Tuesday, March 24, 2009

Charles Addams anyone?



I hadn't really given this guy much thought till I happened upon a slim volume of his one panel comics yesterday at the library and flipped to a page that had a man sitting in his den by the fireplace with taxidermy animal heads covering the walls...and a unicycle in the corner.
I had heard of him before as the guy who created the Addams Family but beyond that I had never heard anything about this person who drew such fantastically weird comics.
One thing that really surprised me was how much he seemed to have influenced a certain cartoonist that also drew one panel comics named Gary Larson. A lot of cartoons in this slim book are very farside-esque in subject matter such as the themes of men stranded on small desert islands or fairy tale witches. Some of them seemed like Larson had ripped them right off! I will admit that Larson upped the weird factor but he never got as dark as Addams. There's one with a woman talking on the phone to someone saying "My husband's just out in the garden." Over her shoulder through the doorway we can see a freshly dug grave with a shovel at the front. Thats pretty morbid right there.
Addams also is a better artist than Larson. I love how his shading adds a gloomy atmosphere that makes some of his work downright depressing. Take this one for example: Unicorns
I think Larson did one that was something like this but the way Addams did it with the rain and the gloomy clouds gives it an atmosphere thats almost sad. Its silly but when I look at it I feel bad for those unicorns. There's one in the book that has a mouse sitting in a maze in a darkened laboratory. The way its shaded you can just barley make out his surroundings and it gives it a very lonely feeling, the way only silent empty rooms at night have.
One from the book: Handrail
Heres an Addams Family one (I wish I could find a book of these): Shadows

By all accounts Addams was a likable well-read man and its said his favor with the odd and the macabre was just a put on. I like to think he was like me, that the normal world is so bland and boring that his comics were a way of escaping that banality. Its not the way he saw the world, but the way he would have liked the world to be. I could be wrong though.

Deathray


Carolers

This is primarily directed at Spitter who seems to be a comics aficionado, but has anyone else stumbled onto this guy? Any other books that you can recommend me? The only one our library seems to have is Creature Comforts and all that has is New Yorker comics from later in his life, which aren't bad but the book is too darn short!

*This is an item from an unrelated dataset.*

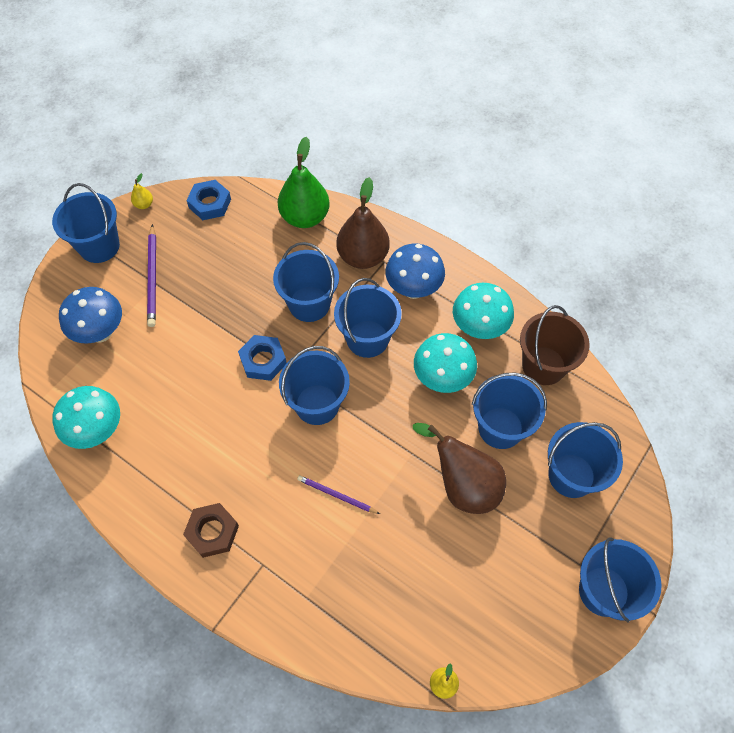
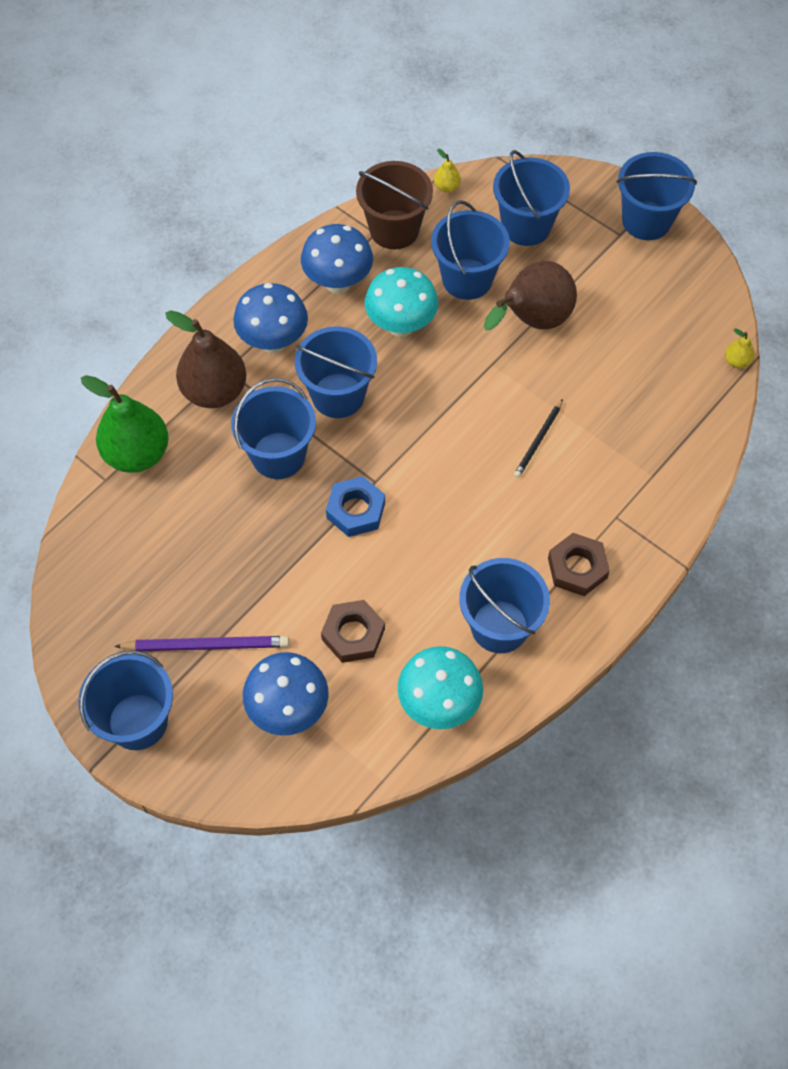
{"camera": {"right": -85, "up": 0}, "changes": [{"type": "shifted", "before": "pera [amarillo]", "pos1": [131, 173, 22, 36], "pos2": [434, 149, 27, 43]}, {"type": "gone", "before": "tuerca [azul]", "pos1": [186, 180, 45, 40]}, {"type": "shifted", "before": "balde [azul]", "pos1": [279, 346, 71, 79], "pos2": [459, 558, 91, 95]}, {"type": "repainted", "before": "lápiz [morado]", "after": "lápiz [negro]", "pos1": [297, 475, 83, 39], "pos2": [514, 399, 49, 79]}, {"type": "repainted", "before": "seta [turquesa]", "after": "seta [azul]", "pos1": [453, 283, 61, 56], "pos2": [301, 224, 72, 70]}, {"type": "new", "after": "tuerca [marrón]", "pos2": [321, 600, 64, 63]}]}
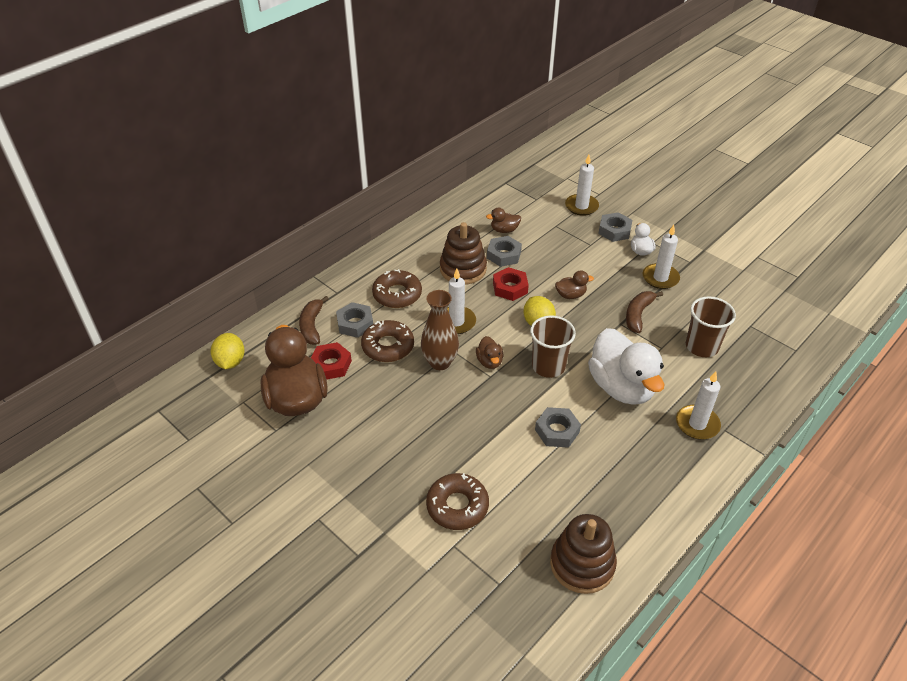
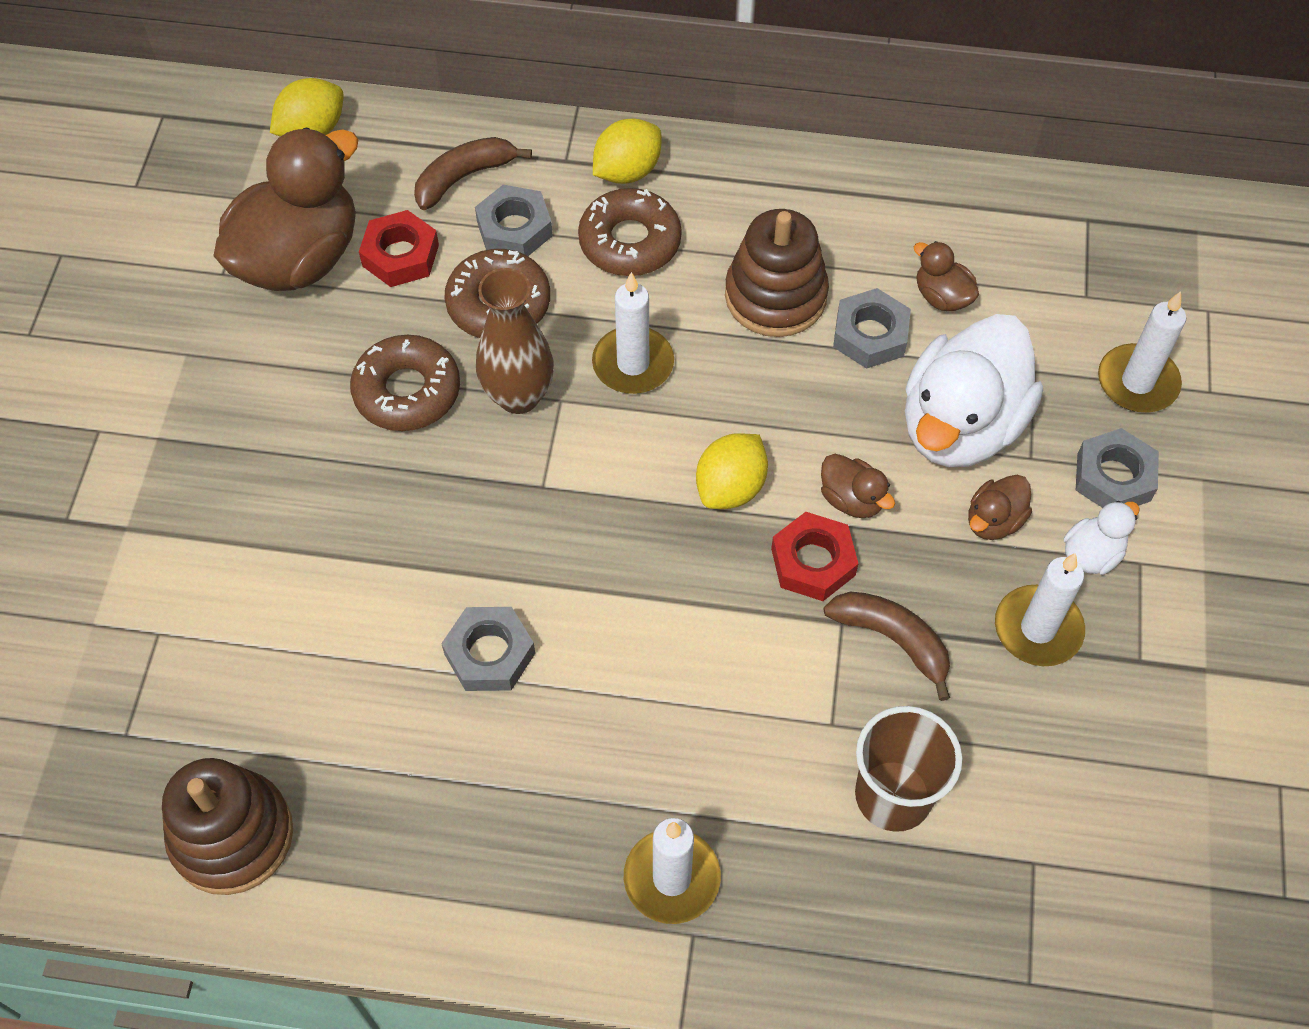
{"camera": {"right": 55, "up": 15}, "changes": [{"type": "shifted", "before": "rosquilla [marrón]", "pos1": [426, 473, 63, 57], "pos2": [350, 335, 110, 96]}, {"type": "shifted", "before": "pato [marrón]", "pos1": [476, 336, 27, 33], "pos2": [968, 475, 64, 65]}, {"type": "shifted", "before": "tuerca [rojo]", "pos1": [493, 267, 36, 34], "pos2": [771, 512, 87, 89]}, {"type": "gone", "before": "vaso [marrón]", "pos1": [530, 315, 46, 63]}, {"type": "shifted", "before": "pato [blanco]", "pos1": [588, 328, 76, 77], "pos2": [905, 314, 138, 153]}, {"type": "rotated", "before": "plátano [marrón]", "pos1": [626, 291, 37, 42], "pos2": [824, 592, 126, 109], "turn": 45}, {"type": "new", "after": "limón [amarillo]", "pos2": [593, 118, 68, 66]}]}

And thank you to my friend Jen for commenting!!! I'll try and find some more Saturday morning cartoon clips to post. I've sort of avoided talking too much about how much I miss sitting in front of the TV watching cartoons all Saturday morning because it makes me feel so damn old, but I suppose I could give it a whirl. I do miss it so.

2 comments:

Justin said...

Charles Addams was a master! I'm so glad you found and like his work. I suggest stuff by Peter Arno and Gahan Wilson.

Kurdt said...

@ Anonymous: What a great blog, thanks so much for sharing!